━━━━━ SUPPLIED MATERIAL ━━━━━
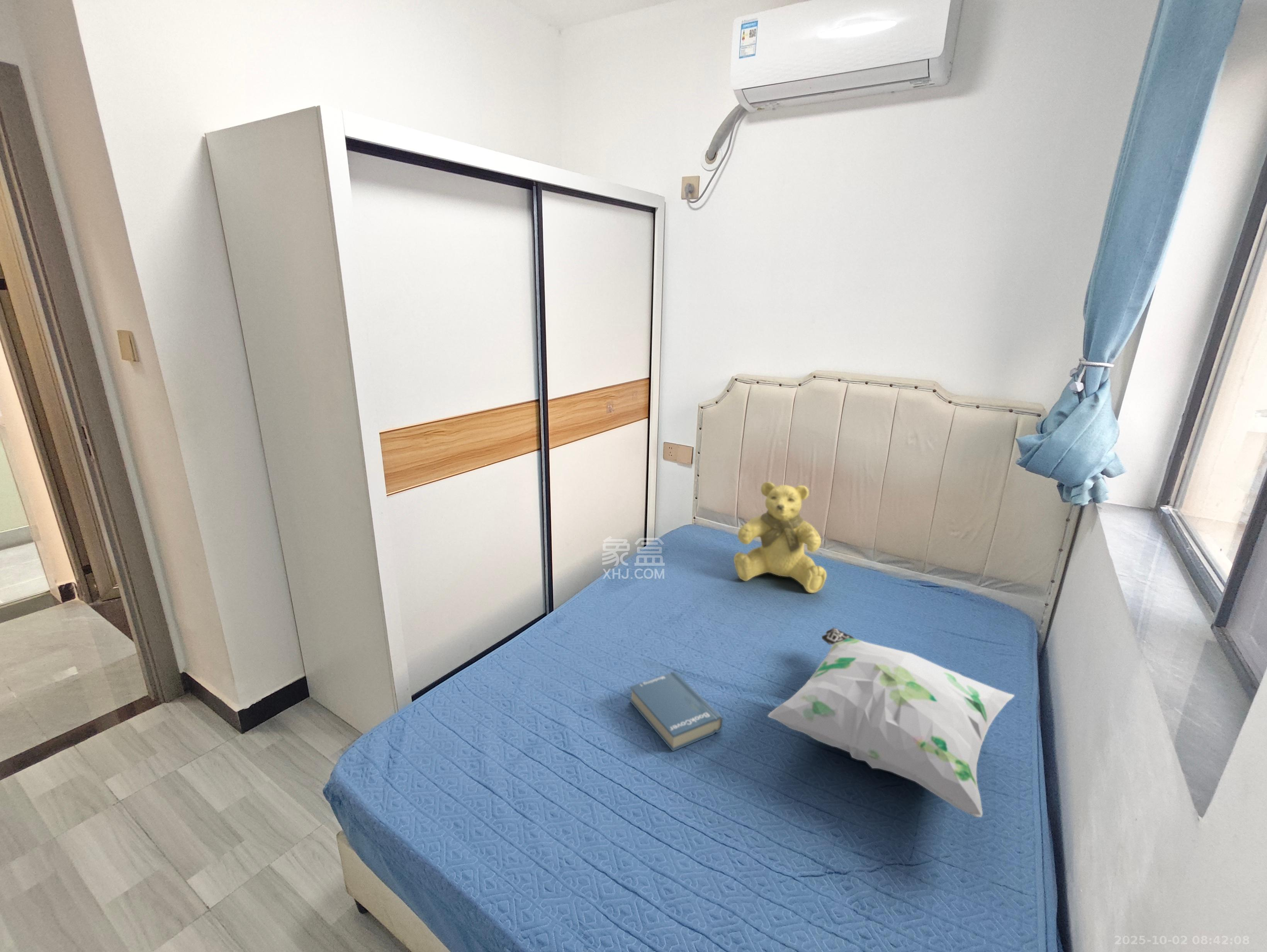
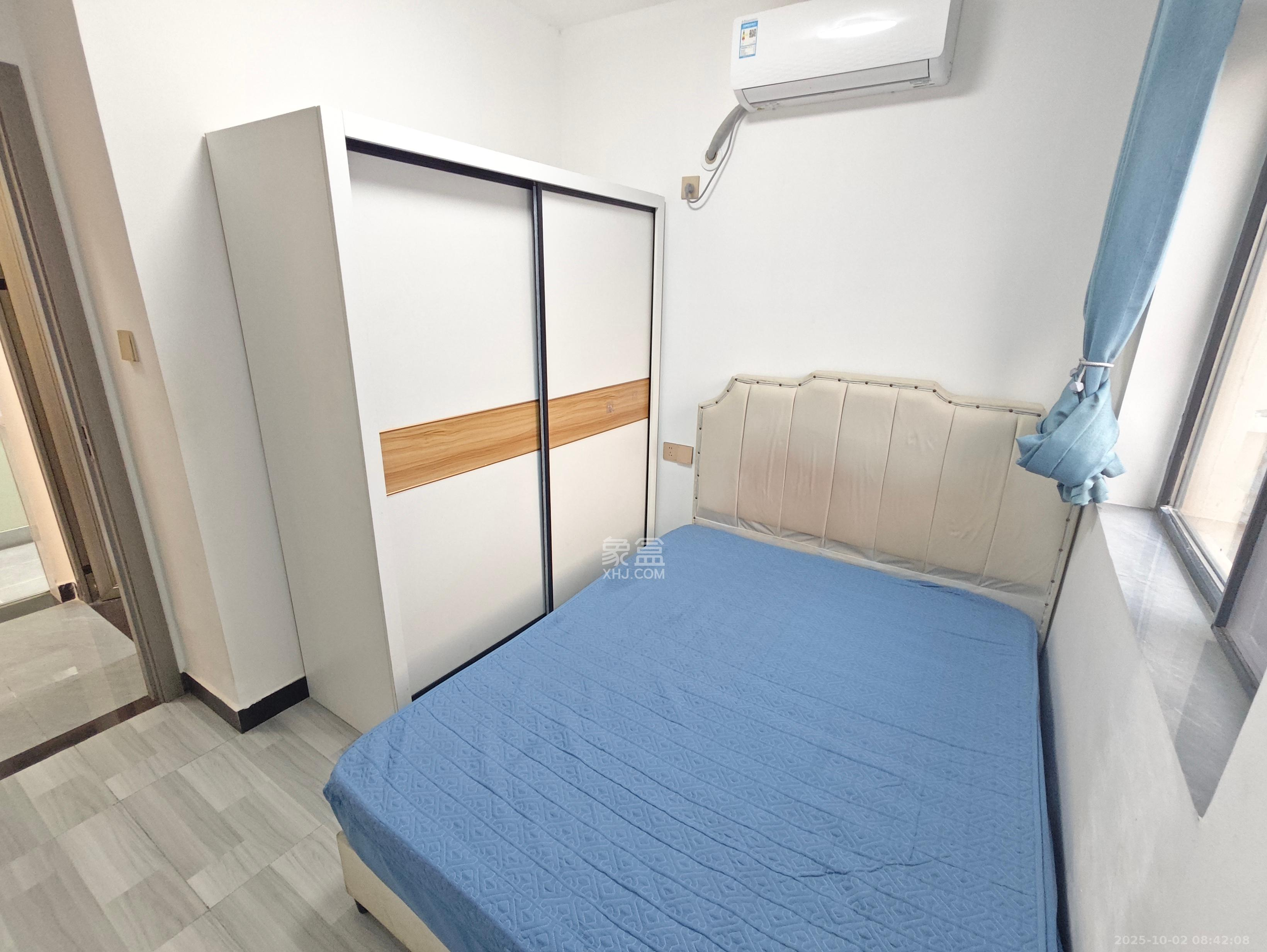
- decorative pillow [767,627,1015,818]
- hardback book [630,671,724,752]
- teddy bear [733,481,827,593]
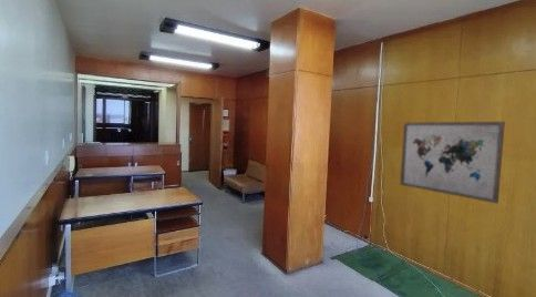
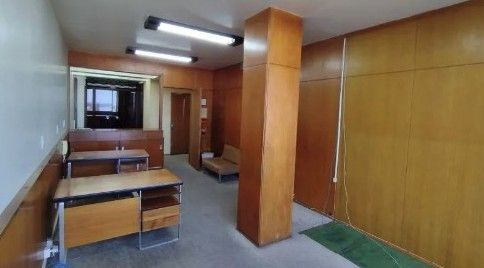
- wall art [399,121,506,205]
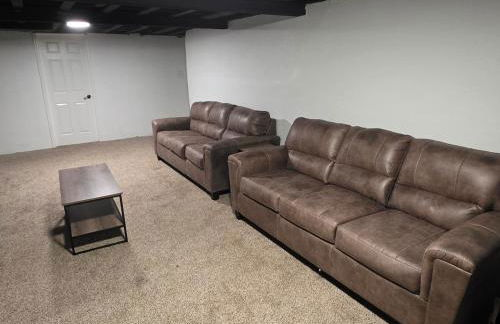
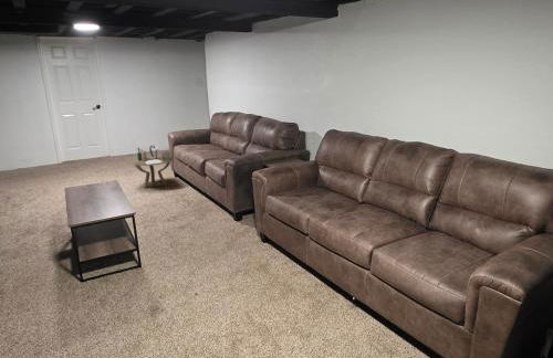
+ side table [131,145,174,189]
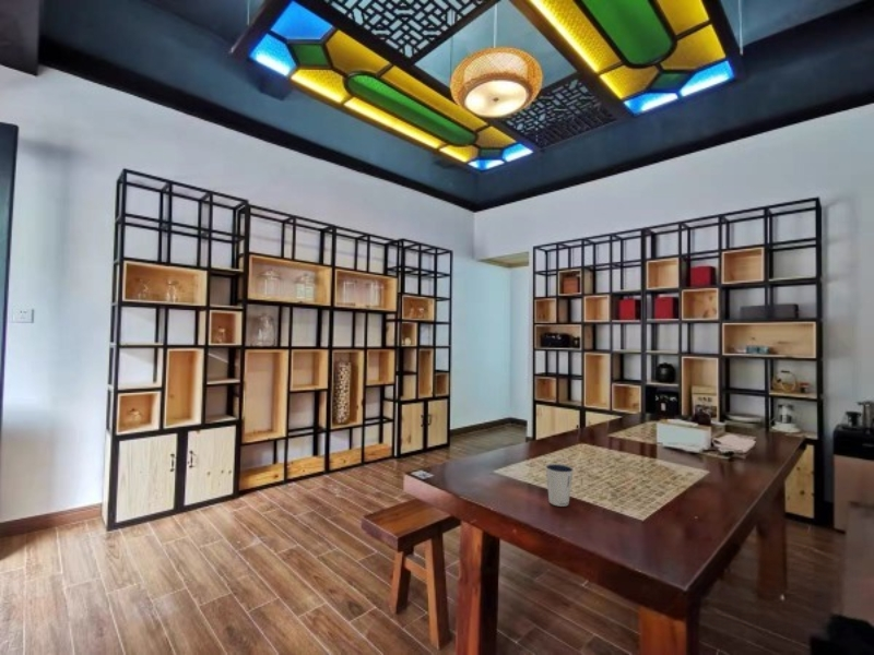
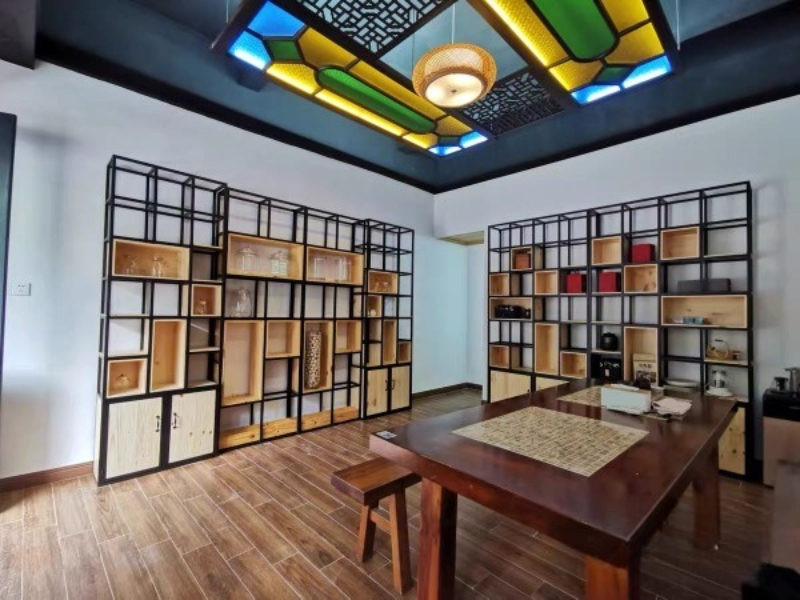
- dixie cup [544,463,575,508]
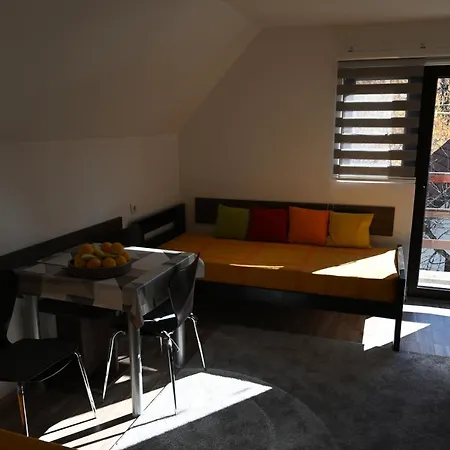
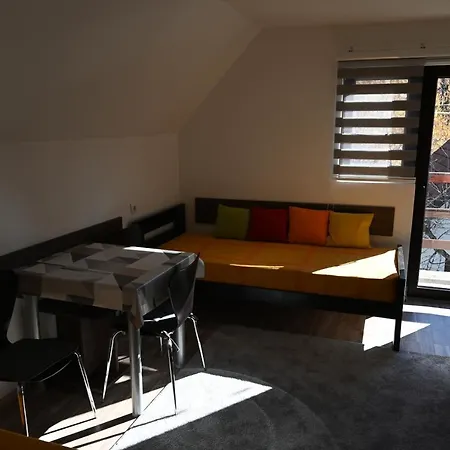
- fruit bowl [67,241,133,279]
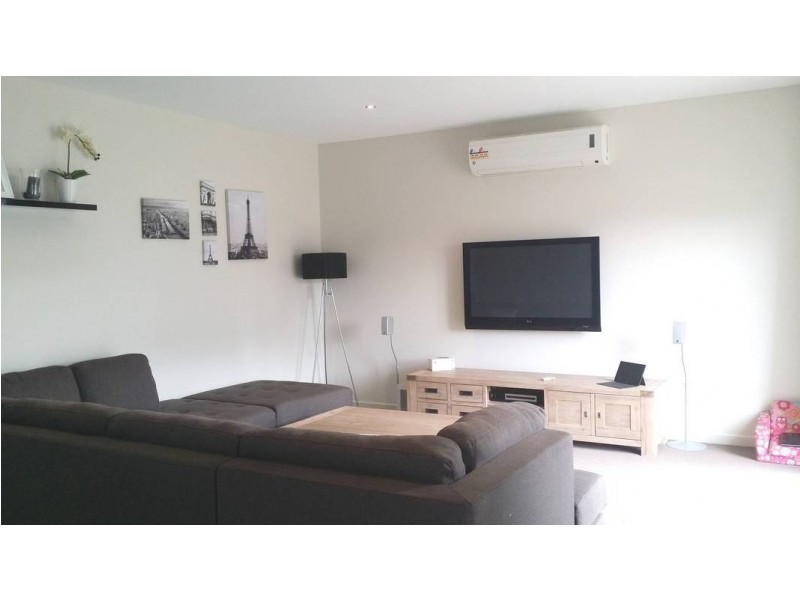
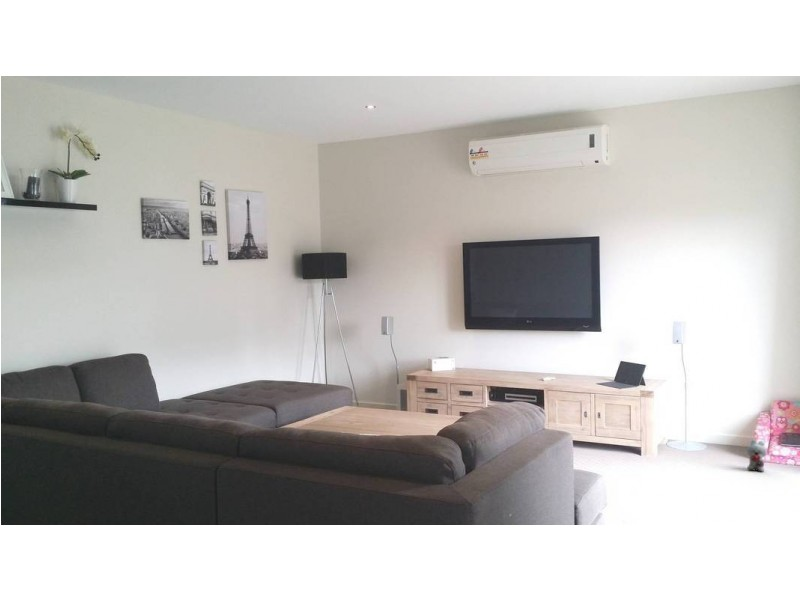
+ plush toy [746,438,767,473]
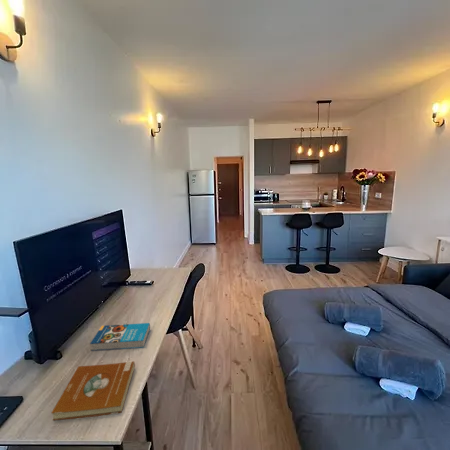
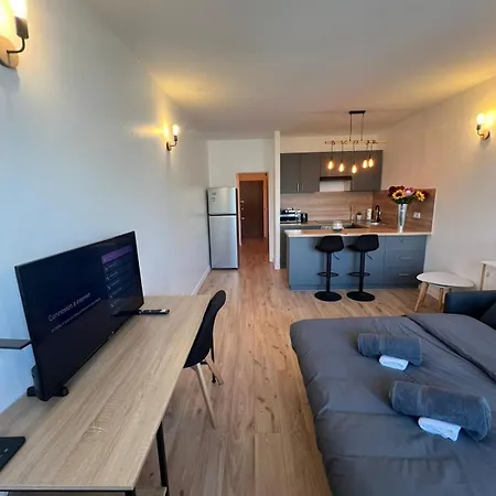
- book [50,360,136,421]
- book [89,322,151,352]
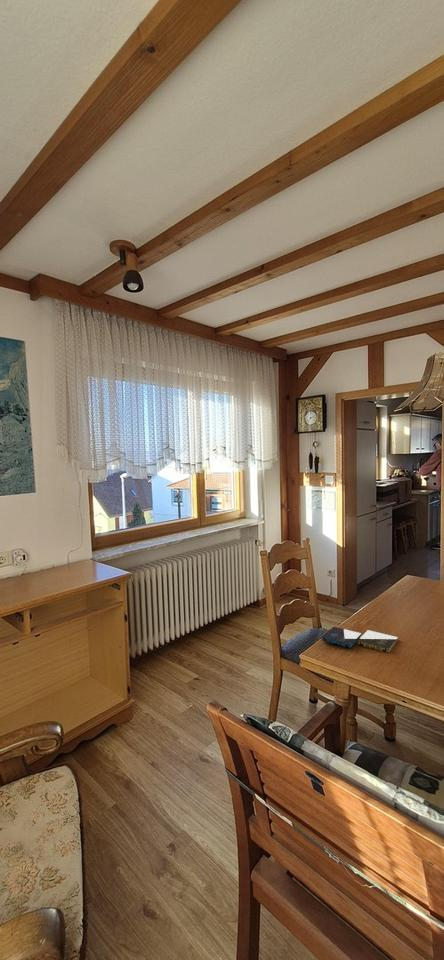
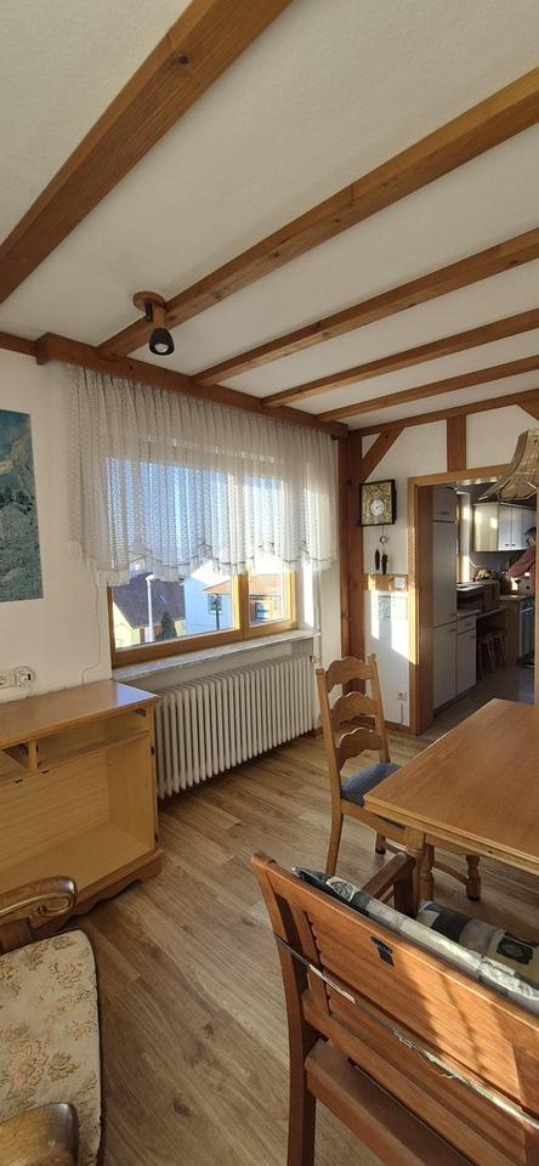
- music album box set [321,626,399,653]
━━━━━
WHAT YOU SHOULD DO.
A count is all that should be returned: the number of lines in these records containing the string "book".

ANSWER TO THE PROBLEM.
3